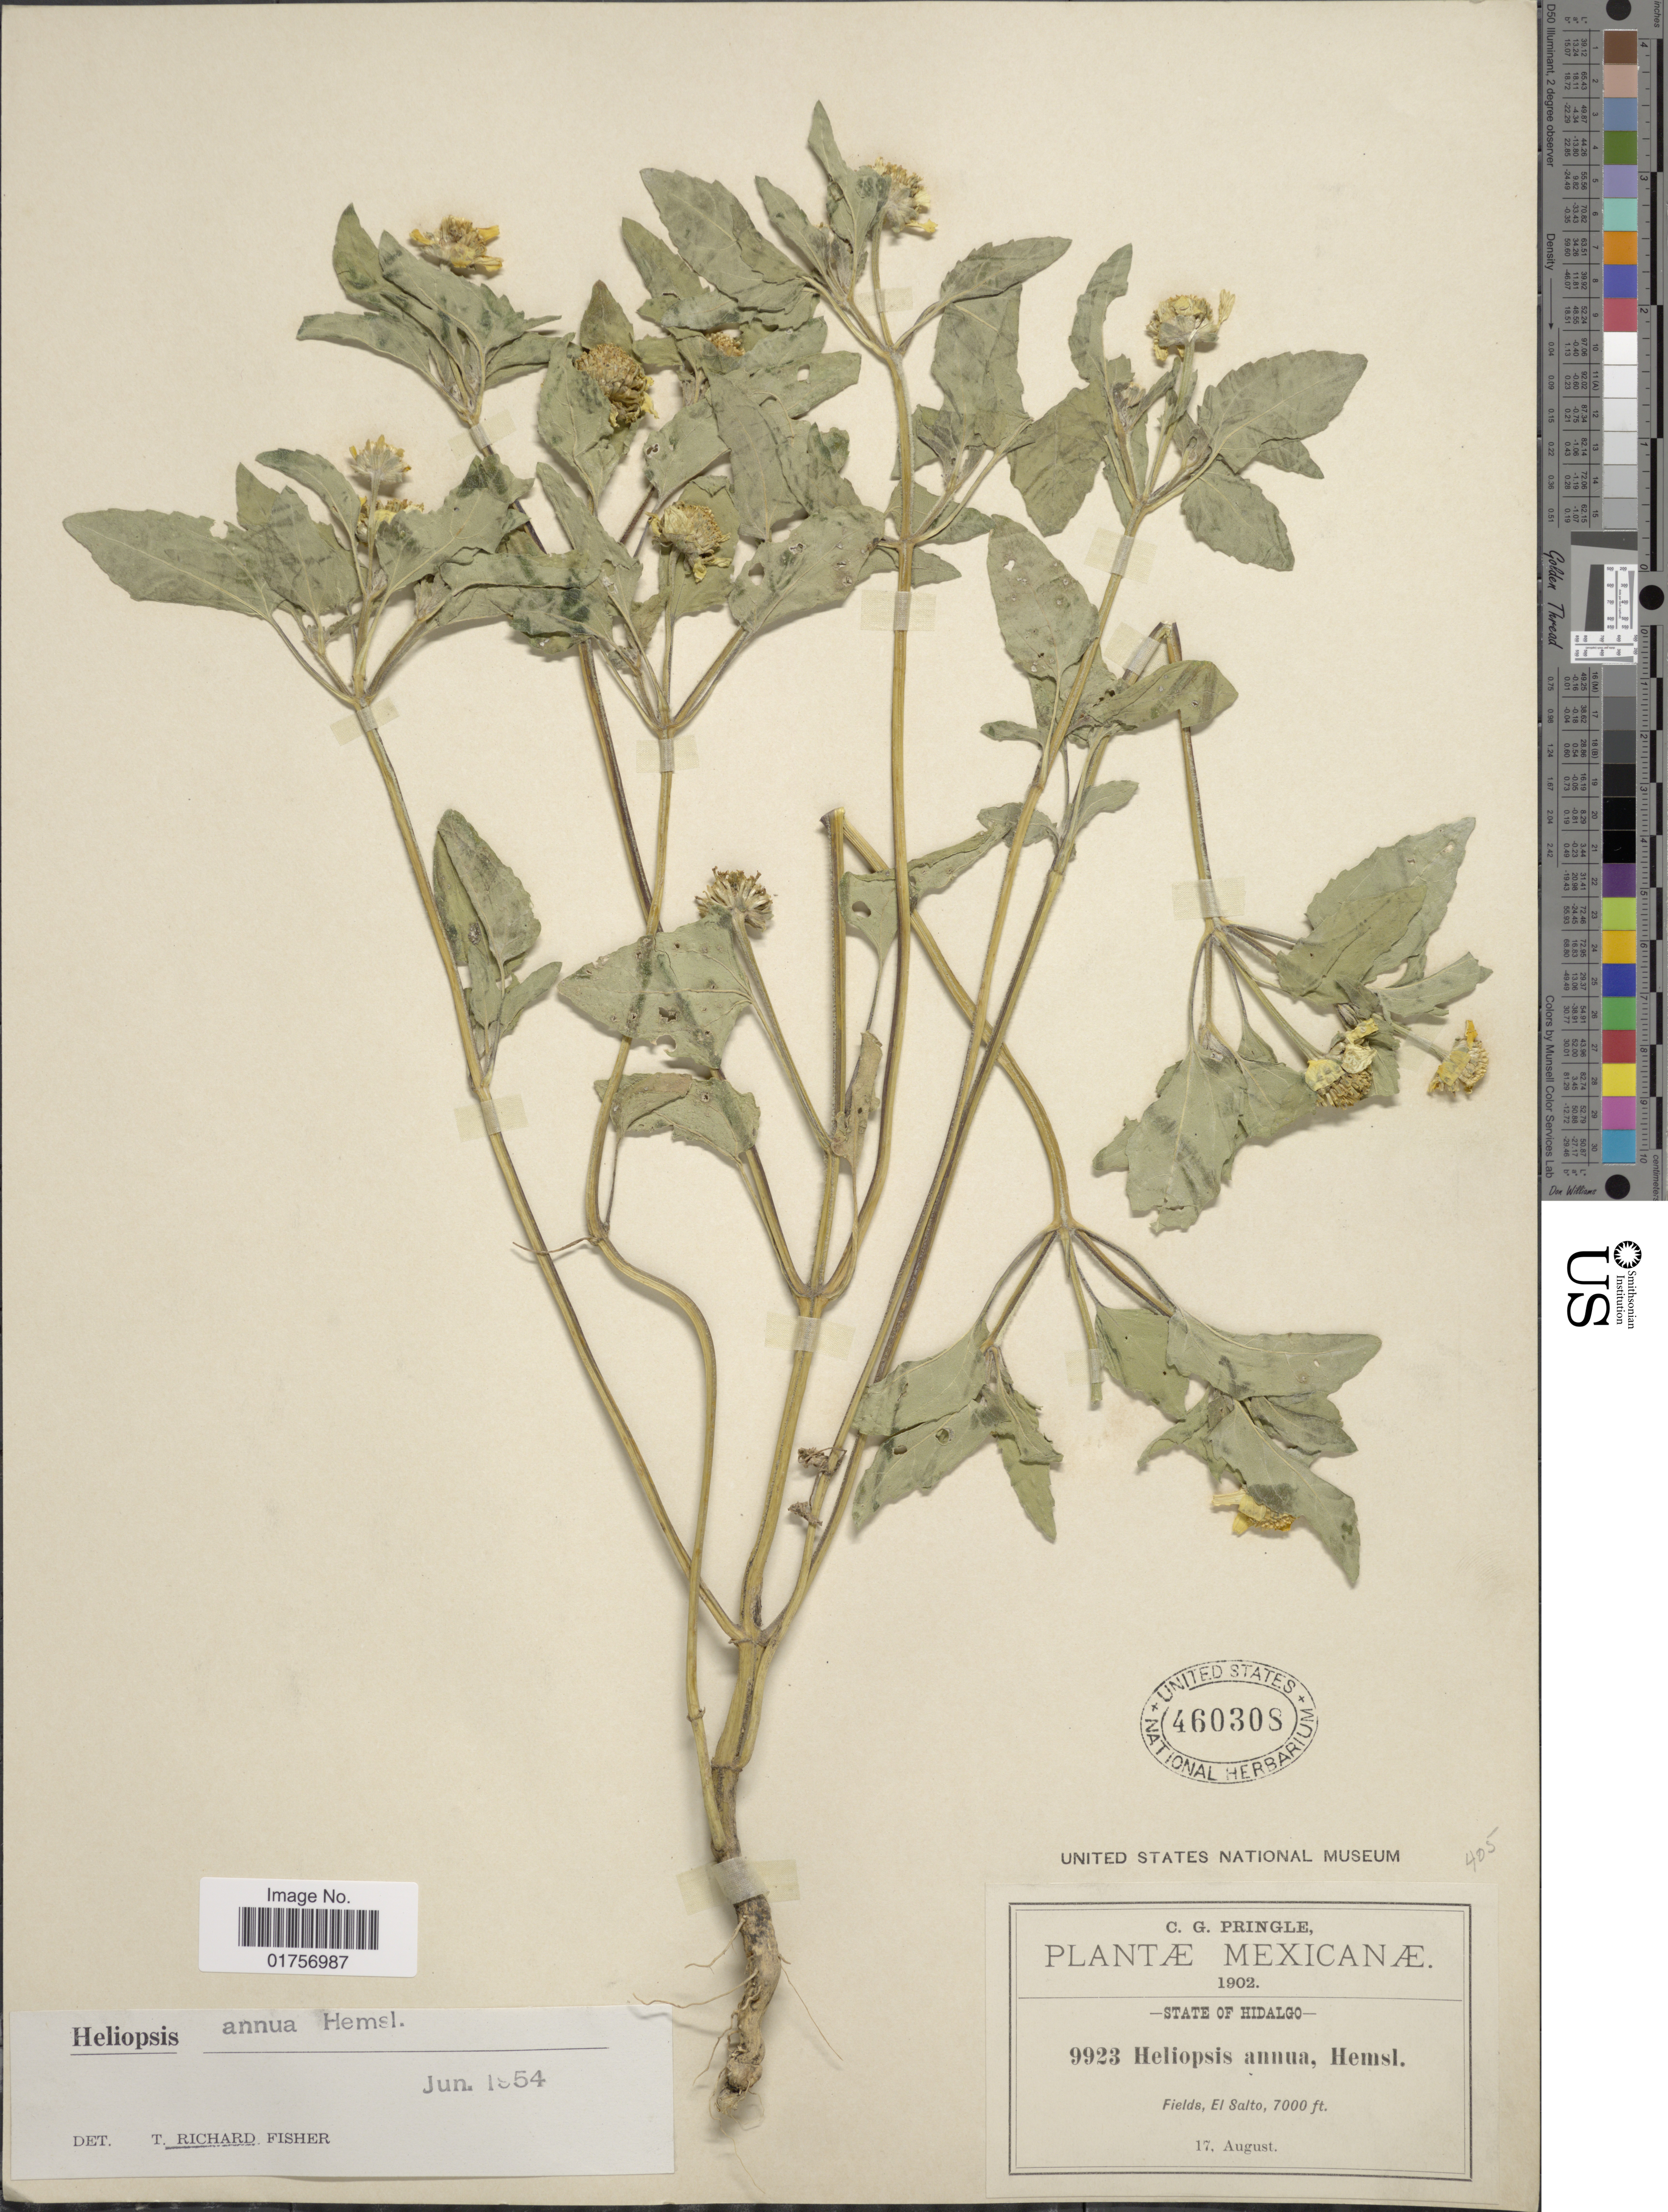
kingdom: Plantae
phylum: Tracheophyta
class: Magnoliopsida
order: Asterales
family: Asteraceae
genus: Heliopsis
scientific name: Heliopsis annua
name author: Hemsl.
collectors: C. G. Pringle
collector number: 9923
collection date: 1902-08-17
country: Mexico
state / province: Hidalgo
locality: El Salto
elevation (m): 2134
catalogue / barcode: US 460308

□ □ □ □

**SET TASK:** Rewrite the records with "locality" changed to "site" and every other line left as it stands. Leave the pictures out of your answer.

**IN RESPONSE:**
kingdom: Plantae
phylum: Tracheophyta
class: Magnoliopsida
order: Asterales
family: Asteraceae
genus: Heliopsis
scientific name: Heliopsis annua
name author: Hemsl.
collectors: C. G. Pringle
collector number: 9923
collection date: 1902-08-17
country: Mexico
state / province: Hidalgo
site: El Salto
elevation (m): 2134
catalogue / barcode: US 460308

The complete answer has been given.